Moncayo’s release is the second by the FARC this year. The first was last Sunday, when Senator Cordoba and the FARC negotiated the release of Josué Calvo, a Colombian soldier. The hostage releases have reignited calls for the Colombian government to yield to a negotiated political solution to Colombia’s decades-long armed conflict.
For several years now, the FARC have been proposing the exchange of more than two dozen soldiers and policemen for guerilla insurgents imprisoned in Colombia and the United States, as a basis for the initiation of negotiations.
The Colombian government, headed by President Alvaro Uribe, is the largest recipient of U.S. military aid after Israel. Colombia received $541 million in military aid from the U.S. for 2010, and has implemented a policy of military escalation, known as the “democratic security” policy, in an attempt to crush the FARC and refused to enter into negotiations for a humanitarian exchange.

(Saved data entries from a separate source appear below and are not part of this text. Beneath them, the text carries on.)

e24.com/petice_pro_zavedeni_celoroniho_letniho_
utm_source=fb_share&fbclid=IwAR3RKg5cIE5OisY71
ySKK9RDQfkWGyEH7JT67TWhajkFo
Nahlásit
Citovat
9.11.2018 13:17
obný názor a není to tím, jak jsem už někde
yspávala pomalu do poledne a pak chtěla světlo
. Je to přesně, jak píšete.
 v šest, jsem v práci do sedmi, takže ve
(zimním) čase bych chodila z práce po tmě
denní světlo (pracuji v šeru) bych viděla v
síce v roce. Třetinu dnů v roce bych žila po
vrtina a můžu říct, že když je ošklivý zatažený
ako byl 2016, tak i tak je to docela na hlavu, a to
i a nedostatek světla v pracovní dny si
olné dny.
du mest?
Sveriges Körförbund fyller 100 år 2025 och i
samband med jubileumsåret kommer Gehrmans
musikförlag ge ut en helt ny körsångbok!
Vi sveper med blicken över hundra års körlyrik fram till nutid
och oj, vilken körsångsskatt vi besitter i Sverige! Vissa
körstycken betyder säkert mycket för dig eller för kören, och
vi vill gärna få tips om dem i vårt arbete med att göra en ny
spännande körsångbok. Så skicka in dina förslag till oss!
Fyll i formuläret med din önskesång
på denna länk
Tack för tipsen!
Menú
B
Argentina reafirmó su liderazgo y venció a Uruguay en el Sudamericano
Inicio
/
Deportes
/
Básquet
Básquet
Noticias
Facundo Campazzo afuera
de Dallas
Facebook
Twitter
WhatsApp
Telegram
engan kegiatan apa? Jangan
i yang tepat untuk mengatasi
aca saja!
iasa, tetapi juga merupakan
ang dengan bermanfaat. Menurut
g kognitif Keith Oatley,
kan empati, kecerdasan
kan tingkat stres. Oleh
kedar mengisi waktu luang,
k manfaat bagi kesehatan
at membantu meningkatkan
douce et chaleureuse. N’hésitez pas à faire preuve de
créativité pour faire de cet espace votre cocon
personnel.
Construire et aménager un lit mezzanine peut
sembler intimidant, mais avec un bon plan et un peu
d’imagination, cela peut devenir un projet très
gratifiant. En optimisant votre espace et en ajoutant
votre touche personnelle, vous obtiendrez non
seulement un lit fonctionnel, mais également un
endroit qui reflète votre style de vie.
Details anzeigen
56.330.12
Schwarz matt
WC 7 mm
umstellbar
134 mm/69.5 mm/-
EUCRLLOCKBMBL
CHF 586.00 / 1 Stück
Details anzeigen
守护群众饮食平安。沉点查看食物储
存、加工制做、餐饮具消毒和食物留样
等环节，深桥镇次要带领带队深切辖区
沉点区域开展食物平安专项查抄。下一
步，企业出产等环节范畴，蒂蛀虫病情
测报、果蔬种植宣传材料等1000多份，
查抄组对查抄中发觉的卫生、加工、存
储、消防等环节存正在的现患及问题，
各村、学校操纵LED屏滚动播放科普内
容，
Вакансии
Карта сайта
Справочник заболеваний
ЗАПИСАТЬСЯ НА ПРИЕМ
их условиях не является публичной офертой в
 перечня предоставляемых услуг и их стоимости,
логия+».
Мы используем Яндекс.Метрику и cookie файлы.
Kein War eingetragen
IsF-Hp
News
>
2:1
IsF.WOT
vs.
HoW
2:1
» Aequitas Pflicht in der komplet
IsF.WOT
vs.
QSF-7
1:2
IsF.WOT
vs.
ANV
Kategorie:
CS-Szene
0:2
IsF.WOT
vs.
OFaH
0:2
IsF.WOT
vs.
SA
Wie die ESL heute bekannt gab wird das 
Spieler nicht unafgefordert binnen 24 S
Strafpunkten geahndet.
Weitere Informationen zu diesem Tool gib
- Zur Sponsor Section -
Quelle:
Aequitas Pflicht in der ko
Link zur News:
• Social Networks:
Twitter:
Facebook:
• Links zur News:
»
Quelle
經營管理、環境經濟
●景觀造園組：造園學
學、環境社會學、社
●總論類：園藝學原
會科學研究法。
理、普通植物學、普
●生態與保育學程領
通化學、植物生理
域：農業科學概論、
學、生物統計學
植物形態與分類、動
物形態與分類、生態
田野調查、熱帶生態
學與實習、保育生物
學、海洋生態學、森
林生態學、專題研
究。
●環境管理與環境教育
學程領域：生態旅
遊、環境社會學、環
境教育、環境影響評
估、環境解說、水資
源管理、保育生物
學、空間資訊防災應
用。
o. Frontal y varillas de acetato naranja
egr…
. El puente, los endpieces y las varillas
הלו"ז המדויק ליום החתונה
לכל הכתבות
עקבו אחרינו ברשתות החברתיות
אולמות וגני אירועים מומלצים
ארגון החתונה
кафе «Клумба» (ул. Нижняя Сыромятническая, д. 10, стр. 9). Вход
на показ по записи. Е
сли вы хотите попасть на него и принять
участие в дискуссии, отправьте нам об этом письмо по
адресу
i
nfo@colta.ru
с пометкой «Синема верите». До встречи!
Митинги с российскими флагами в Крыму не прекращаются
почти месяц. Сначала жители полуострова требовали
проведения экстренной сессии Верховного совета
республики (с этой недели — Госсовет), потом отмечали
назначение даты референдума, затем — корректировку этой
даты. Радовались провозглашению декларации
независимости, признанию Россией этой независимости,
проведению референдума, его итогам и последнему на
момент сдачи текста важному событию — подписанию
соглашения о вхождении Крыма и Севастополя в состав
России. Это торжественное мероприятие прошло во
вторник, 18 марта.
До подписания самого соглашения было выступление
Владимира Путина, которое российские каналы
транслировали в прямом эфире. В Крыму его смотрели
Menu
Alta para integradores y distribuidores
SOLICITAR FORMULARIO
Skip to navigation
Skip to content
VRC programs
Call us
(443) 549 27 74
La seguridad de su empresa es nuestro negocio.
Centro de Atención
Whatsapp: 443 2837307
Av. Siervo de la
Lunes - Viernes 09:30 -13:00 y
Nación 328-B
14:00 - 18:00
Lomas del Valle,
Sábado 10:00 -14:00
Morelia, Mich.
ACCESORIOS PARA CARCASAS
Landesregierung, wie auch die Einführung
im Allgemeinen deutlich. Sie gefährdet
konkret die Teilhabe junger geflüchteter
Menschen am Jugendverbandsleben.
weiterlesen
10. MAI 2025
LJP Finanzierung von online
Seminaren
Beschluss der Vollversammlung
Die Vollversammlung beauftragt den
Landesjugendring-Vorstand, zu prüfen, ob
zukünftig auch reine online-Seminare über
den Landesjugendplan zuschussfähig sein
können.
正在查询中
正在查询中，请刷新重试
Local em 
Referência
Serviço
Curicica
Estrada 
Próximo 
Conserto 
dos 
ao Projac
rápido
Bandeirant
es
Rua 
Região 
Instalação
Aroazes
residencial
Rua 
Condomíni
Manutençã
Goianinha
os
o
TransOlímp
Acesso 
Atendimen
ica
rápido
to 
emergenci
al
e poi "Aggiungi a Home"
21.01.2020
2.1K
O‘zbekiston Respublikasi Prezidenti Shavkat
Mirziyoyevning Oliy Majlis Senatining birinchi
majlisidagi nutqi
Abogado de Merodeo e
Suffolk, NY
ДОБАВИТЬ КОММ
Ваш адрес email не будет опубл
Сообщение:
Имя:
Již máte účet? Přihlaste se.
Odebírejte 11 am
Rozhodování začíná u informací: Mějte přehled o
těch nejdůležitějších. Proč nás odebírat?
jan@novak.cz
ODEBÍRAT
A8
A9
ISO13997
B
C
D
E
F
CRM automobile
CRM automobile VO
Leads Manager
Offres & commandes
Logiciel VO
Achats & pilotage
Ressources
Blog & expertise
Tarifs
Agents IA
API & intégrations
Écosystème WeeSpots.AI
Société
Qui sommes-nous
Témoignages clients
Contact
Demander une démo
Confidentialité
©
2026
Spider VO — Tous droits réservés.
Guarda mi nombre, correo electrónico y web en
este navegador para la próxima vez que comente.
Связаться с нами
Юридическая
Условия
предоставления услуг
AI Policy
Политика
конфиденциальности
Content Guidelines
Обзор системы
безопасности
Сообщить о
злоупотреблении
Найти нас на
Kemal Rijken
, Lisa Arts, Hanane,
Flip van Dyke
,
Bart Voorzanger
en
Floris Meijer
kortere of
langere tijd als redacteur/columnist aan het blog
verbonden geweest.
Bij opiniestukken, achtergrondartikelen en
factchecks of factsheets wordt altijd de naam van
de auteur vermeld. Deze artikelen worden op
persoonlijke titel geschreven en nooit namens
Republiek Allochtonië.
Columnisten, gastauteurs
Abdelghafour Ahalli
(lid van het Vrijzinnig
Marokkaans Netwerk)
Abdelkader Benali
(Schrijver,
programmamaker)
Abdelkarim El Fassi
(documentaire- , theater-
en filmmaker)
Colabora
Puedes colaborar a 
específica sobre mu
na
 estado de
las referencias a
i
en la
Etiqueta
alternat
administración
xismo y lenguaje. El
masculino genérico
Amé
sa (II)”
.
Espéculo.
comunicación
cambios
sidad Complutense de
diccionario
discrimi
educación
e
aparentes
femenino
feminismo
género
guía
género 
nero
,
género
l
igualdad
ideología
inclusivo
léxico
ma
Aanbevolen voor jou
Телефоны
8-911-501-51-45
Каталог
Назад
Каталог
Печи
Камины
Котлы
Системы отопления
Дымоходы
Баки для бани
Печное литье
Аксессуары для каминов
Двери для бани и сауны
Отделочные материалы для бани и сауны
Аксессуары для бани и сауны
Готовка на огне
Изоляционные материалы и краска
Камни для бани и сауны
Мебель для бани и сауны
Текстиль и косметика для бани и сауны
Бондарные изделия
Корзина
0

As Moncayo was undergoing medical examinations in the Central Military Hospital in Bogotá last night, Professor Moncayo told reporters that the family was considering leaving Colombia in order to reorganise their lives.
“Our lives have changed too much, there has been a 180-degree turn around. Today we will try to rearrange our home to look ahead to the future and possibly we will have to leave the country so that Pablo Emilio can try to forget all about this bad dream,” he said.